- WHAT THE TASK REQUIRES:
Quote every one of the rows below word for word, changing nothing in any of them.

# Start of GIVEN ENTRIES

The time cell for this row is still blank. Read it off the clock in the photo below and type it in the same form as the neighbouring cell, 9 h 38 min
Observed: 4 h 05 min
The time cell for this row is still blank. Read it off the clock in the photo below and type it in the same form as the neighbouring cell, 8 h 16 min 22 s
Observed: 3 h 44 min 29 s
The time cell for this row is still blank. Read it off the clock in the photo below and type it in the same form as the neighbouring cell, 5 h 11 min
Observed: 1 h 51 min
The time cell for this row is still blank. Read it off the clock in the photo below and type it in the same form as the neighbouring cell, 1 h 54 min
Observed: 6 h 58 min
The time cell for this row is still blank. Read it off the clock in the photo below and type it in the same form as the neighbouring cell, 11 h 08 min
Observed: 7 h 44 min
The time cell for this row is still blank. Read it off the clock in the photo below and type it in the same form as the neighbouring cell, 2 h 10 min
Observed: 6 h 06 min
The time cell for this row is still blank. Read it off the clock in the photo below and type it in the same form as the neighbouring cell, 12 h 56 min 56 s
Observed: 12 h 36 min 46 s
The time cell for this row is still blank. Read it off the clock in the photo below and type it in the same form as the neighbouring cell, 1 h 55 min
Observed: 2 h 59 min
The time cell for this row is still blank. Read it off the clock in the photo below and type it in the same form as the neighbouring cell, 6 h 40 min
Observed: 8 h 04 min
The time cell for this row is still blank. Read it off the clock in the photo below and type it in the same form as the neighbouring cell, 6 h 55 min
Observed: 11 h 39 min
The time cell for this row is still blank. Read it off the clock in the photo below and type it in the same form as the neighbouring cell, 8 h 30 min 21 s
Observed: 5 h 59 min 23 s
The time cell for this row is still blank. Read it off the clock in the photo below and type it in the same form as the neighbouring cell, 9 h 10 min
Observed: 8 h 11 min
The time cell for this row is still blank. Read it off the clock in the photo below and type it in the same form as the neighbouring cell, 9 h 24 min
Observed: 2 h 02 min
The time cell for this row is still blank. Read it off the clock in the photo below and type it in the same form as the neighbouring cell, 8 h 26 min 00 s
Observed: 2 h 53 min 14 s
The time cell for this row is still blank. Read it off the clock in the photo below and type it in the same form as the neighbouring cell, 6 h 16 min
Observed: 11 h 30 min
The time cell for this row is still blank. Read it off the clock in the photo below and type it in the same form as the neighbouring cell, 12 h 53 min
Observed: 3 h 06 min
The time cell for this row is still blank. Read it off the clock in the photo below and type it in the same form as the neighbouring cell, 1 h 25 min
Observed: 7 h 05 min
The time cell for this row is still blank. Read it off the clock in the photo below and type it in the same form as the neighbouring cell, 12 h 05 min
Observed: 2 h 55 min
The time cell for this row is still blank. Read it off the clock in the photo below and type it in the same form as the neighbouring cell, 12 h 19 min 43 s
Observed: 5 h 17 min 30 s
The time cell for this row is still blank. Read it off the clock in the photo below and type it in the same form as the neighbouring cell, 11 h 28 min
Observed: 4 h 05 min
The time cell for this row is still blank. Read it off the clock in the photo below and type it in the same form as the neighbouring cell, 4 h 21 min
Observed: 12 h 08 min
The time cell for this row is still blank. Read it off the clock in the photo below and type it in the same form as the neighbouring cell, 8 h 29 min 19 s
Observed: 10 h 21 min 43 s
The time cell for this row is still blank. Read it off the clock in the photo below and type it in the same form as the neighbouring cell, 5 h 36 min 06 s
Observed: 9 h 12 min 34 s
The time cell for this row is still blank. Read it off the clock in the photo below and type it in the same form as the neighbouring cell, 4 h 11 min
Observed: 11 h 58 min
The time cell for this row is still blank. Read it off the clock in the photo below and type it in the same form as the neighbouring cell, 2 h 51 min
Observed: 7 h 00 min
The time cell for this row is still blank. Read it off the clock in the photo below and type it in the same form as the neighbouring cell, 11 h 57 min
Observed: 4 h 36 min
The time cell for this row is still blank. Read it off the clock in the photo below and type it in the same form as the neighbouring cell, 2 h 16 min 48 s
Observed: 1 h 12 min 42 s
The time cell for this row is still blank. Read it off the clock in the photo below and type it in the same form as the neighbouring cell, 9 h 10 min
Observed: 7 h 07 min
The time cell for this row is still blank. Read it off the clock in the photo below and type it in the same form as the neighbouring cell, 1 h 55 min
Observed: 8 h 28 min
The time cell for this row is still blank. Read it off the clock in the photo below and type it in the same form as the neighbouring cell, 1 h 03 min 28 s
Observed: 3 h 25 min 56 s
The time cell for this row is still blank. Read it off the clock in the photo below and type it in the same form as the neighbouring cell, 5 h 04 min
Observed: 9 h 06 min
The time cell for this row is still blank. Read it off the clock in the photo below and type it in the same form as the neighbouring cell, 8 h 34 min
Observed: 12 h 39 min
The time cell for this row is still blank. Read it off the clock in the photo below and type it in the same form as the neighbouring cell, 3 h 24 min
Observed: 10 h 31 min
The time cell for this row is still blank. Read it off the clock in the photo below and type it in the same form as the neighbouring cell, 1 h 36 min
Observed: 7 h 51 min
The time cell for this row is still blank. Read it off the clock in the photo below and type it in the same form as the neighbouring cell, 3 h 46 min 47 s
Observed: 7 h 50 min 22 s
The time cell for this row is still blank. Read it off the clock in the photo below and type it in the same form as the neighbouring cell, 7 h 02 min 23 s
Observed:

# End of GIVEN ENTRIES

- EXPECTED OUTPUT:
The time cell for this row is still blank. Read it off the clock in the photo below and type it in the same form as the neighbouring cell, 9 h 38 min
Observed: 4 h 05 min
The time cell for this row is still blank. Read it off the clock in the photo below and type it in the same form as the neighbouring cell, 8 h 16 min 22 s
Observed: 3 h 44 min 29 s
The time cell for this row is still blank. Read it off the clock in the photo below and type it in the same form as the neighbouring cell, 5 h 11 min
Observed: 1 h 51 min
The time cell for this row is still blank. Read it off the clock in the photo below and type it in the same form as the neighbouring cell, 1 h 54 min
Observed: 6 h 58 min
The time cell for this row is still blank. Read it off the clock in the photo below and type it in the same form as the neighbouring cell, 11 h 08 min
Observed: 7 h 44 min
The time cell for this row is still blank. Read it off the clock in the photo below and type it in the same form as the neighbouring cell, 2 h 10 min
Observed: 6 h 06 min
The time cell for this row is still blank. Read it off the clock in the photo below and type it in the same form as the neighbouring cell, 12 h 56 min 56 s
Observed: 12 h 36 min 46 s
The time cell for this row is still blank. Read it off the clock in the photo below and type it in the same form as the neighbouring cell, 1 h 55 min
Observed: 2 h 59 min
The time cell for this row is still blank. Read it off the clock in the photo below and type it in the same form as the neighbouring cell, 6 h 40 min
Observed: 8 h 04 min
The time cell for this row is still blank. Read it off the clock in the photo below and type it in the same form as the neighbouring cell, 6 h 55 min
Observed: 11 h 39 min
The time cell for this row is still blank. Read it off the clock in the photo below and type it in the same form as the neighbouring cell, 8 h 30 min 21 s
Observed: 5 h 59 min 23 s
The time cell for this row is still blank. Read it off the clock in the photo below and type it in the same form as the neighbouring cell, 9 h 10 min
Observed: 8 h 11 min
The time cell for this row is still blank. Read it off the clock in the photo below and type it in the same form as the neighbouring cell, 9 h 24 min
Observed: 2 h 02 min
The time cell for this row is still blank. Read it off the clock in the photo below and type it in the same form as the neighbouring cell, 8 h 26 min 00 s
Observed: 2 h 53 min 14 s
The time cell for this row is still blank. Read it off the clock in the photo below and type it in the same form as the neighbouring cell, 6 h 16 min
Observed: 11 h 30 min
The time cell for this row is still blank. Read it off the clock in the photo below and type it in the same form as the neighbouring cell, 12 h 53 min
Observed: 3 h 06 min
The time cell for this row is still blank. Read it off the clock in the photo below and type it in the same form as the neighbouring cell, 1 h 25 min
Observed: 7 h 05 min
The time cell for this row is still blank. Read it off the clock in the photo below and type it in the same form as the neighbouring cell, 12 h 05 min
Observed: 2 h 55 min
The time cell for this row is still blank. Read it off the clock in the photo below and type it in the same form as the neighbouring cell, 12 h 19 min 43 s
Observed: 5 h 17 min 30 s
The time cell for this row is still blank. Read it off the clock in the photo below and type it in the same form as the neighbouring cell, 11 h 28 min
Observed: 4 h 05 min
The time cell for this row is still blank. Read it off the clock in the photo below and type it in the same form as the neighbouring cell, 4 h 21 min
Observed: 12 h 08 min
The time cell for this row is still blank. Read it off the clock in the photo below and type it in the same form as the neighbouring cell, 8 h 29 min 19 s
Observed: 10 h 21 min 43 s
The time cell for this row is still blank. Read it off the clock in the photo below and type it in the same form as the neighbouring cell, 5 h 36 min 06 s
Observed: 9 h 12 min 34 s
The time cell for this row is still blank. Read it off the clock in the photo below and type it in the same form as the neighbouring cell, 4 h 11 min
Observed: 11 h 58 min
The time cell for this row is still blank. Read it off the clock in the photo below and type it in the same form as the neighbouring cell, 2 h 51 min
Observed: 7 h 00 min
The time cell for this row is still blank. Read it off the clock in the photo below and type it in the same form as the neighbouring cell, 11 h 57 min
Observed: 4 h 36 min
The time cell for this row is still blank. Read it off the clock in the photo below and type it in the same form as the neighbouring cell, 2 h 16 min 48 s
Observed: 1 h 12 min 42 s
The time cell for this row is still blank. Read it off the clock in the photo below and type it in the same form as the neighbouring cell, 9 h 10 min
Observed: 7 h 07 min
The time cell for this row is still blank. Read it off the clock in the photo below and type it in the same form as the neighbouring cell, 1 h 55 min
Observed: 8 h 28 min
The time cell for this row is still blank. Read it off the clock in the photo below and type it in the same form as the neighbouring cell, 1 h 03 min 28 s
Observed: 3 h 25 min 56 s
The time cell for this row is still blank. Read it off the clock in the photo below and type it in the same form as the neighbouring cell, 5 h 04 min
Observed: 9 h 06 min
The time cell for this row is still blank. Read it off the clock in the photo below and type it in the same form as the neighbouring cell, 8 h 34 min
Observed: 12 h 39 min
The time cell for this row is still blank. Read it off the clock in the photo below and type it in the same form as the neighbouring cell, 3 h 24 min
Observed: 10 h 31 min
The time cell for this row is still blank. Read it off the clock in the photo below and type it in the same form as the neighbouring cell, 1 h 36 min
Observed: 7 h 51 min
The time cell for this row is still blank. Read it off the clock in the photo below and type it in the same form as the neighbouring cell, 3 h 46 min 47 s
Observed: 7 h 50 min 22 s
The time cell for this row is still blank. Read it off the clock in the photo below and type it in the same form as the neighbouring cell, 7 h 02 min 23 s
Observed:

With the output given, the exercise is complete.